-- start of Extract --

You're right that both current methods work by sending a code back to the host, and that the host then decides how to interpret that code. The difference between the current state of affairs and what I'm suggesting has to do with two things: modifier keys and non-"standard" keys.
In my first example, I showed that the only way to produce an exclamation point is to send to the host both a shift and a one. That is, there are certain characters that by convention are intimately tied to other characters with the use of the shift modifier. This connection is arbitrary and makes it difficult to make a fully remappable keyboard in firmware.
The other thing is how to produce non-standard characters. This means international characters such as é, œ and special characters such as math symbols. For these characters, there is no standard at all. There are different conventions depending on the language and the OS.
Both of these problems can be solved with the same solution, a solution with two main approaches: make a dumb keyboard with a smart driver, or a smart keyboard with a dumb driver. This is what I'm interested in discussing.
I skimmed this thread the first time, so I may be making a couple of points that were well expressed already - apologies to the original authors.
DMG: So, as you are asserting - and I surely agree, the current crop of HID specs for keyboards define way to set codes representing keys, rather than say, characters.
It seems clear to me that the keyboard really _must_ have this functionality, at a minimum, for it to be useful for more than generating a sequence of unicode characters. Taking gamers and those who are wanting to remap ctrl and caps as simple examples: one wants to be able to represent the state of keys, rather than just events.
But - I'm not saying that a keyboard should not be able to send events. HID kbs already do for certain situations (errors, amusingly), but just not for keys.

-- end of Extract --
-- start of Extracted material --

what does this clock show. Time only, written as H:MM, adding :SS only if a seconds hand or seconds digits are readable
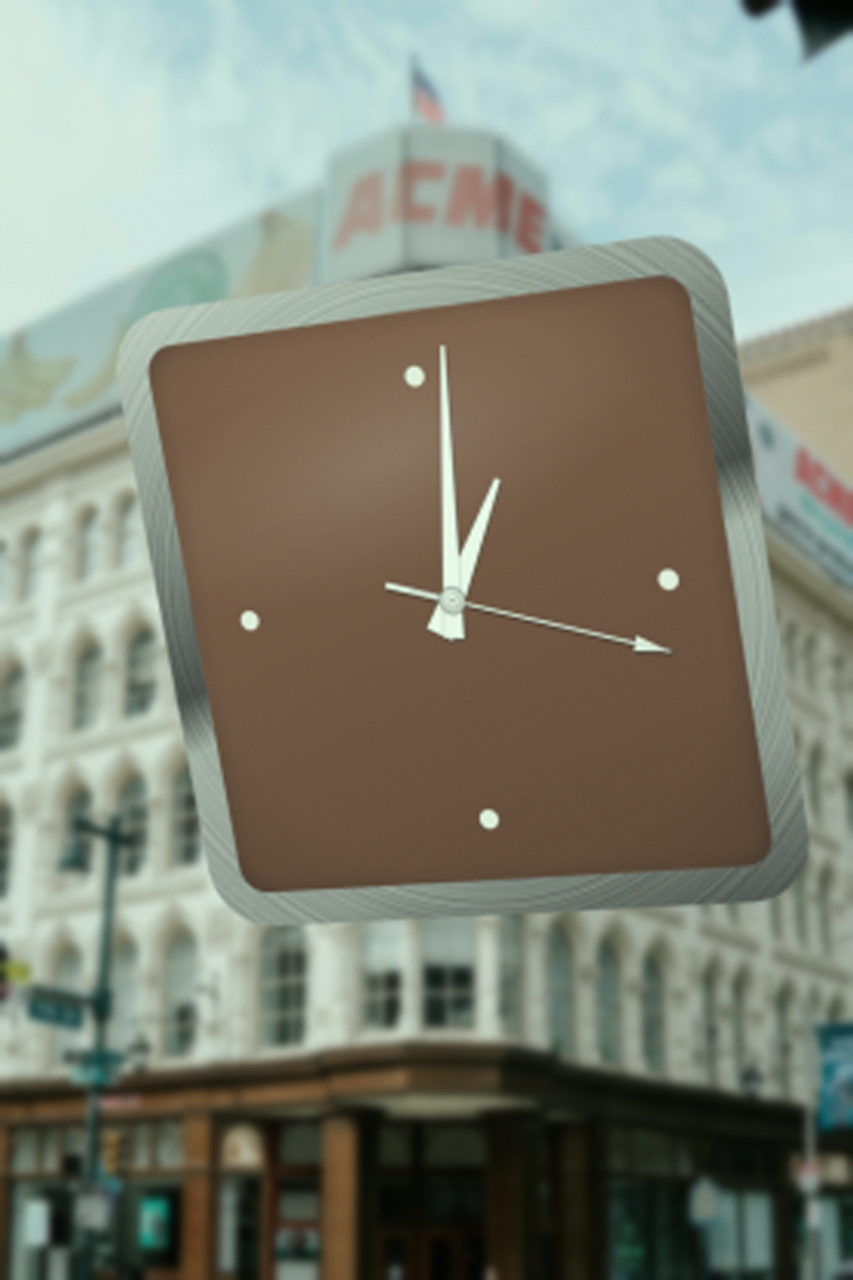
1:01:18
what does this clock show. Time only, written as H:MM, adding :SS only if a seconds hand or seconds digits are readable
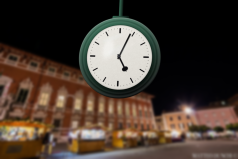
5:04
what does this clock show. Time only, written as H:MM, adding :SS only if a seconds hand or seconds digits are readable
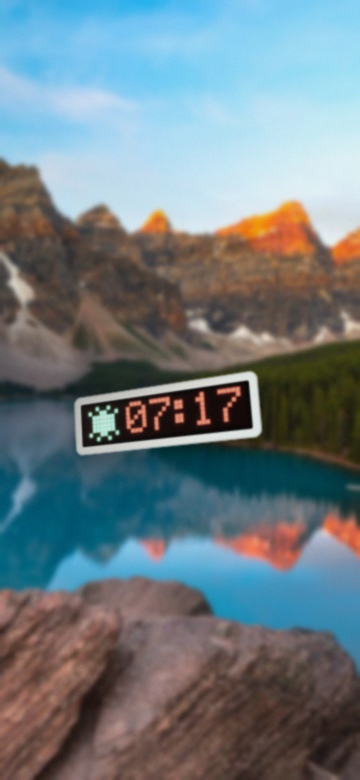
7:17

-- end of Extracted material --

Written request 1 :: In the keyboard discussion, what must be sent to the host to produce an exclamation point?
Written request 2 :: Write what comes next in the keyboard discussion, picking up after its final sentence.
The entries are not needed for any of the work here.

Reply 1 :: Both a shift and a one.

Reply 2 ::
So - if there were a way to describe, say, unicode mappings to a key event, and if the HID were extended to support this, then one could get more general semantic mappings sent reliably to different computers, say macs, and windows, in particular - linux, well - we can write the drivers for that easily.
So, given that drivers are much easier to write than firmware, and that config files are much easier to write and store on computers than firmware... the question for me is to find the edge cases that drive our motivation to consider stuffing the decode into firmware.
Roughly speaking, it is straightforward to write additional linux driver
layers and to map keys to arbitrary commands : e.g. generate this unicode when I hit this key, when in this state.
Under windows, it is less simple, and I can't say I enjoy it, but drivers are still more manageable as they get large... mumble, signing, installation notwithstanding.
On a mac, the driver situation is more irritating still, my understanding (please correct me, on the workarounds, I know there are some) is that one must submit the device to apple and apple will largely distribute drivers for it instead of the drivers coming with the device.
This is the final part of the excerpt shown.